In February 2006, another inspection report from HM Inspectorate of Prisons criticised HMP Woodhill for poorly supporting at-risk prisoners and failing to bring in anti-bullying measures. The report also stated that staff in charge of youths held in the prison had not been trained or vetted to work with them.

In March 2026 the Inspectorate put the prison on urgent notification for the second time in 3 years due to high rates of violence, self-harm, and drug use. The Chief Inspector of Prisons stated that "criminal behaviour is going unchecked by often inexperienced officers." Mentally ill detainees waited as long as 191 days for transfer to secure hospitals, one of the longest wait times the Inspectorate had seen. This prompted a government response stating an intention to send more staff to the prison.

==The prison today==
Woodhill is a category B Training Prison (listed as category A until 2020 when it was recategorised as category B) for male adults, with an adjacent unit for young offenders. The prison holds convicted prisoners from magistrates' courts along with foreign nationals awaiting deportation.

The regime at Woodhill includes full-time and part-time classes. Other features include a job club, and listener schemes. Woodhill also has a multi-faith full-time chaplaincy. There is a visitors' centre at the prison, run by the Prison Advice and Care Trust.

In 2017, Dr Elizabeth van Horn, an experienced prison psychiatrist, left her job at Woodhill and alleged that staff shortages prevented change. The courts, the Prisons and Probation Ombudsman and the prison's independent monitoring board all expressed concerns over regular understaffing, too much reliance on agency and temporary staff, and assaults on both staff and inmates have also risen in the last few years as have suicides (see below). Van Horn claimed no real changes happened despite promises management made; they knew what needed to be done but did not know how to achieve improvements. Staff shortages meant prisoners were often locked in their cells for 23 hours a day, which added to stress for prisoners with mental health issues.

===Suicides and murders===
There were seventeen suicides at Woodhill Prison between 2013 and late 2016. This was the highest suicide rate of any prison in the UK. Staff shortages and the complexity of the prison were blamed.

Woodhill's Independent Monitoring Board had warned over "significant problems" in the prison, due to "serious staff shortages" and "increased use of new psychoactive drugs", which made prisoners inclined to violence and self-harm.

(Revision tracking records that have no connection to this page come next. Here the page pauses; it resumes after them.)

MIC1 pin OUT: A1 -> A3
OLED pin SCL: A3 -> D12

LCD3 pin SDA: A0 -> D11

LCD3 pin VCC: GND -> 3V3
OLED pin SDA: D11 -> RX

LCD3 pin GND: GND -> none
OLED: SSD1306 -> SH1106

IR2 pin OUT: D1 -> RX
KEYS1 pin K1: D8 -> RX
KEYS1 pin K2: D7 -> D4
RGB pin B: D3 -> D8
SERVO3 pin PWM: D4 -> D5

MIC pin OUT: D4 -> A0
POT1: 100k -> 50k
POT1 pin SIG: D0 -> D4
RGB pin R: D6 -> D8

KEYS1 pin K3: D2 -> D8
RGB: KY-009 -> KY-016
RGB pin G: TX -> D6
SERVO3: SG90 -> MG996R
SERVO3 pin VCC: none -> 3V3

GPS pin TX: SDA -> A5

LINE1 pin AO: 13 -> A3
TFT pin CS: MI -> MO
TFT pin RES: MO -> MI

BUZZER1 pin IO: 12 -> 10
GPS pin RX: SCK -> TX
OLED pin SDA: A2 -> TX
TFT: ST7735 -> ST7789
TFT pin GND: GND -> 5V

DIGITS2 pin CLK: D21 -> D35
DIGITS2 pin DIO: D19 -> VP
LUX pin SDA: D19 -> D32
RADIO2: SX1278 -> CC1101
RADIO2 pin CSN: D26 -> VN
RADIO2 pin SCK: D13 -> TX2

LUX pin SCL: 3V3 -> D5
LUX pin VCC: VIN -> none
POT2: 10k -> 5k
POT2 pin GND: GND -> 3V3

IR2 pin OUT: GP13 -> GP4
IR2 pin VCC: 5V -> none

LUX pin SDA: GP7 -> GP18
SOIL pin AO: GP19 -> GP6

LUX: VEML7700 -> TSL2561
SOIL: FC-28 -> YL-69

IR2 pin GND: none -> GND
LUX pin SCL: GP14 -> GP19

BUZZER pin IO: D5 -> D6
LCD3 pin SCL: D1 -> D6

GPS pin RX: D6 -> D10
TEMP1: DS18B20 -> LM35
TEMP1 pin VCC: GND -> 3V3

Coroners' reports have noted the jail repeatedly failed to meet requirements of national policy on suicide and emergency response.

Taras Nykolyn, a prisoner, was pronounced dead following an incident in Woodhill MCBS on 5 June 2018. A post-mortem found he died from head and facial injuries. Three inmates were arrested on suspicion of murder. Prosecutor Amjad Malik QC later said the men "carefully planned" the killing, and said the attack took place in front of the prison guards. The inquest was conducted in 2021 and the MCBS unit has since been closed.